Um movimento científico está tentando mudar a forma como a sociedade enxerga e trata bilhões de animais marinhos. Nesta terça-feira, 2 de dezembro de 2025, biólogos da organização não governamental Alianima lançam a "Declaração de Senciência em Crustáceos". O documento tem um objetivo claro: reconhecer formalmente que camarões, lagostas e seus parentes são seres sencientes, capazes de sentir dor e sofrimento.
Animais invisíveis na cadeia alimentar
Enquanto são adorados nos pratos da gastronomia mundial, os crustáceos permanecem praticamente invisíveis quando o assunto é ética e bem-estar animal. Eles não contam com qualquer tipo de proteção legislativa específica e raramente são alvo de debates sobre sofrimento. Um dos motivos para essa falta de empatia, segundo especialistas, é a ausência de uma "carinha fofa" ou de expressões faciais que os humanos associam facilmente ao incômodo.
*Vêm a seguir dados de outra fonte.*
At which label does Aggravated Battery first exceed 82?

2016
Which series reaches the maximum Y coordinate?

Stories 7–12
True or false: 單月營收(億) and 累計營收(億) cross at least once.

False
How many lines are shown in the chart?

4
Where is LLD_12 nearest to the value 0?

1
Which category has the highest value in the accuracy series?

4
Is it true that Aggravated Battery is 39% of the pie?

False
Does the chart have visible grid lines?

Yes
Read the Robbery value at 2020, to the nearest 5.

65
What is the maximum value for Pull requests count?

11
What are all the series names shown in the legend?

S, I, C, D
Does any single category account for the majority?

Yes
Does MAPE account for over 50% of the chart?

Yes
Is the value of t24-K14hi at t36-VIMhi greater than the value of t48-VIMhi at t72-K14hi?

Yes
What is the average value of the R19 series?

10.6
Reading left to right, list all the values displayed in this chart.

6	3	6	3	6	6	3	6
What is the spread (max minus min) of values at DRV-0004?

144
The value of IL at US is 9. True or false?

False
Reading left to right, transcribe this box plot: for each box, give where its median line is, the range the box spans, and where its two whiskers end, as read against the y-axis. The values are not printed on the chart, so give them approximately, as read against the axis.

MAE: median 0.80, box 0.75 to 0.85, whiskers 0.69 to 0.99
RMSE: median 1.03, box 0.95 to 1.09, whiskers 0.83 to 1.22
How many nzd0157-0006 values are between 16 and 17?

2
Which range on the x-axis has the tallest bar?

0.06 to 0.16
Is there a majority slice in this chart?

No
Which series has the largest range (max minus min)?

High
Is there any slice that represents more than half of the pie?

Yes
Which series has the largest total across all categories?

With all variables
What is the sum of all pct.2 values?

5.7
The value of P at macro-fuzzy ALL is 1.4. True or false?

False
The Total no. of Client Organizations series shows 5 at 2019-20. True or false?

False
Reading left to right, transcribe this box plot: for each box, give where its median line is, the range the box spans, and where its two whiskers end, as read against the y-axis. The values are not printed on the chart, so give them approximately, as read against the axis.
Essa percepção, no entanto, está em desacordo com as descobertas da ciência. A declaração lançada pela Alianima reúne evidências robustas de diversas áreas do conhecimento. Estudos neuroanatômicos, comportamentais e farmacológicos indicam que esses animais possuem sistemas complexos que os permitem experimentar sensações dolorosas. Além disso, demonstram capacidades cognitivas surpreendentes, como distinguir cores e formas, tomar decisões e aprender com experiências negativas.
A dor invisível: do aquário ao prato
A prática culinária comum de colocar crustáceos vivos diretamente em água fervente é um dos focos da preocupação dos biólogos. Apesar de silenciosa e pouco compreendida, a agonia desses animais é real, conforme comprovam pesquisas. A principal pesquisa que embasa o movimento é de 2010, conduzida pelo biólogo Bob Elwood, da Universidade Queen's, na Irlanda do Norte.
Em um experimento revelador, caranguejos que recebiam choques elétricos em uma área escura de um aquário aprenderam a evitar aquele local. "Eles aprendem a evitar situações prejudiciais e dolorosas. Ajustam o comportamento. Não podemos ignorar isso", afirma Carolina Maia, bióloga com pós-doutorado em aquicultura e especialista em peixes na Alianima. Esse comportamento de fuga e aprendizado é um forte indicativo de senciência.
Um passo para a mudança na indústria bilionária
O reconhecimento da senciência é considerado o primeiro e fundamental passo para uma transformação prática. A escala do desafio é colossal: cerca de 440 bilhões de camarões são produzidos em fazendas aquáticas todos os anos ao redor do mundo para abastecer supermercados e peixarias. A declaração não é apenas um apelo moral, mas uma ferramenta para pressionar por mudanças concretas nas etapas de captura, transporte e abate, buscando métodos mais humanitários.
Esta iniciativa dá continuidade a um trabalho anterior da ONG, que em 2023 lançou a Declaração de Senciência em Peixes. Agora, ao voltar os holofotes para os crustáceos, os pesquisadores esperam incluir esses seres no círculo de consideração ética. O caminho é longo, pois envolve mudar leis, práticas industriais e, principalmente, a percepção do consumidor. Mas para a ciência, a mensagem é clara: a dor não deixa de existir só porque não é facilmente percebida por quem está do lado de fora do aquário – ou da panela.